To enable this, the HIPAA Security Rule codifies a few standards and best practices in information technology. In a general sense, the HIPAA Security Rule requires computer systems containing patient health implementation to implement these three safeguards:

  • Administrative,
  • Physical, and
  • Technical.

It has clear definitions of each component relating to its specifications. Some of the terms on which the HIPAA Security Rule is unambiguously clear are:

Challenges associated with implementing HIPAA Security Rule:

Despite the clarity of definitions of a few terms as stated above; the HIPAA security rule is considered complicated by practitioners and participants in the Rule. Although not a very painfully long document in that it runs into only eight pages; because of the high technical nature of its text, it is considered quite complex.

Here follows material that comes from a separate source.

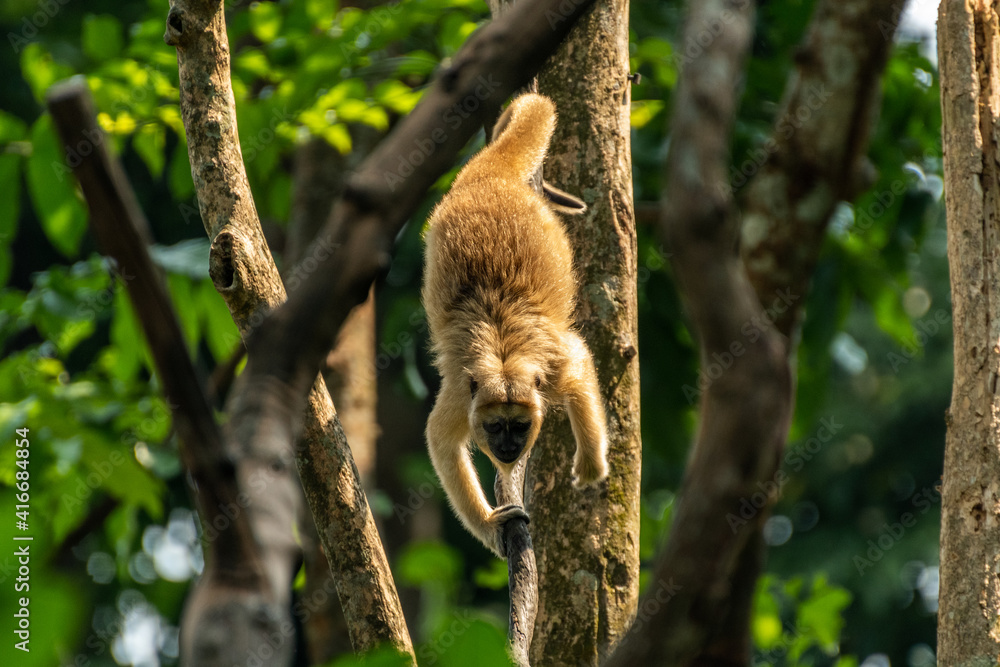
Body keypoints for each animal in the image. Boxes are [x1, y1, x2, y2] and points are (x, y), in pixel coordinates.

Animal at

A major requirement that the HIPAA Security Rule imposes is a set of additional organizational requirements, apart from documenting processes that are in tune with the HIPAA Privacy Rule. This is easier said than done, especially for small time providers that have limited technical bandwidth and capabilities, for whom implementing the Privacy Rule itself can be challenging. The solution is to make Health information technology (HIT) resources available for this kind of providers.

Further, this Rule has some ambiguities. For instance, its fundamental requirement is implementation of “necessary safeguards”. There is no unanimity about what this means.